### WORK INSTRUCTIONS:
For the entries below, repeat exactly each line starting with the one that contains "wall art [146,122,213,239]" and going on through the one that contains "- bottle [380,57,408,139]", and no others.

### SOURCE INFORMATION:
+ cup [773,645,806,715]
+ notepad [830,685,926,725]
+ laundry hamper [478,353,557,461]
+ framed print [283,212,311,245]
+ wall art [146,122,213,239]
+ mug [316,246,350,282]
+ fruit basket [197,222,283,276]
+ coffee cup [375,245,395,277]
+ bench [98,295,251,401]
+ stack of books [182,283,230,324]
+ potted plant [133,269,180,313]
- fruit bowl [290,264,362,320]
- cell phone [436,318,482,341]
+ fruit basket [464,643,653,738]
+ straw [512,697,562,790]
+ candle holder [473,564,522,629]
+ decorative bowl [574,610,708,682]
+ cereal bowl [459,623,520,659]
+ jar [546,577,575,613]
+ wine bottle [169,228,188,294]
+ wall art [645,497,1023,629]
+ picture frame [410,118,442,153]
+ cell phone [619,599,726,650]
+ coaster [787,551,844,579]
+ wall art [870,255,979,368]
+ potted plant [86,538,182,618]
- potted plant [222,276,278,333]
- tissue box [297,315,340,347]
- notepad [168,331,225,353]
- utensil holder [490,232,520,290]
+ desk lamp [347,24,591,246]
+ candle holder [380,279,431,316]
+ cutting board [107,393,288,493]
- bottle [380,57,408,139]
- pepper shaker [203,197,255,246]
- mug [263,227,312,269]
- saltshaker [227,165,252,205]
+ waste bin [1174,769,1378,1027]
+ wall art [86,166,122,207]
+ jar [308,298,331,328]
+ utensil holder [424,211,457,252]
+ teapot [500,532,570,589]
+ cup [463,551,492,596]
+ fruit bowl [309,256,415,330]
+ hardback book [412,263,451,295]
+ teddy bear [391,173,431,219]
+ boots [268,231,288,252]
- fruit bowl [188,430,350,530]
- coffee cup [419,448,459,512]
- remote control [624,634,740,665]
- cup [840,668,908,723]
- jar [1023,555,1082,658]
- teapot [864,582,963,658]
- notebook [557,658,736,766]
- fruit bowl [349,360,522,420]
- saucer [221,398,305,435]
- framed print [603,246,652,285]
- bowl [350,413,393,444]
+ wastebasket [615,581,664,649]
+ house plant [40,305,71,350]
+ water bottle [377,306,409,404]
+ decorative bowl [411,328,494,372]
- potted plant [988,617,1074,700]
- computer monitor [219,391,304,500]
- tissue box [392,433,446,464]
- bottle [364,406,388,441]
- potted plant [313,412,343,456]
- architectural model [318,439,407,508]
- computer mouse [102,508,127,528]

### FINISHED TASK:
+ wall art [146,122,213,239]
+ mug [316,246,350,282]
+ fruit basket [197,222,283,276]
+ coffee cup [375,245,395,277]
+ bench [98,295,251,401]
+ stack of books [182,283,230,324]
+ potted plant [133,269,180,313]
- fruit bowl [290,264,362,320]
- cell phone [436,318,482,341]
+ fruit basket [464,643,653,738]
+ straw [512,697,562,790]
+ candle holder [473,564,522,629]
+ decorative bowl [574,610,708,682]
+ cereal bowl [459,623,520,659]
+ jar [546,577,575,613]
+ wine bottle [169,228,188,294]
+ wall art [645,497,1023,629]
+ picture frame [410,118,442,153]
+ cell phone [619,599,726,650]
+ coaster [787,551,844,579]
+ wall art [870,255,979,368]
+ potted plant [86,538,182,618]
- potted plant [222,276,278,333]
- tissue box [297,315,340,347]
- notepad [168,331,225,353]
- utensil holder [490,232,520,290]
+ desk lamp [347,24,591,246]
+ candle holder [380,279,431,316]
+ cutting board [107,393,288,493]
- bottle [380,57,408,139]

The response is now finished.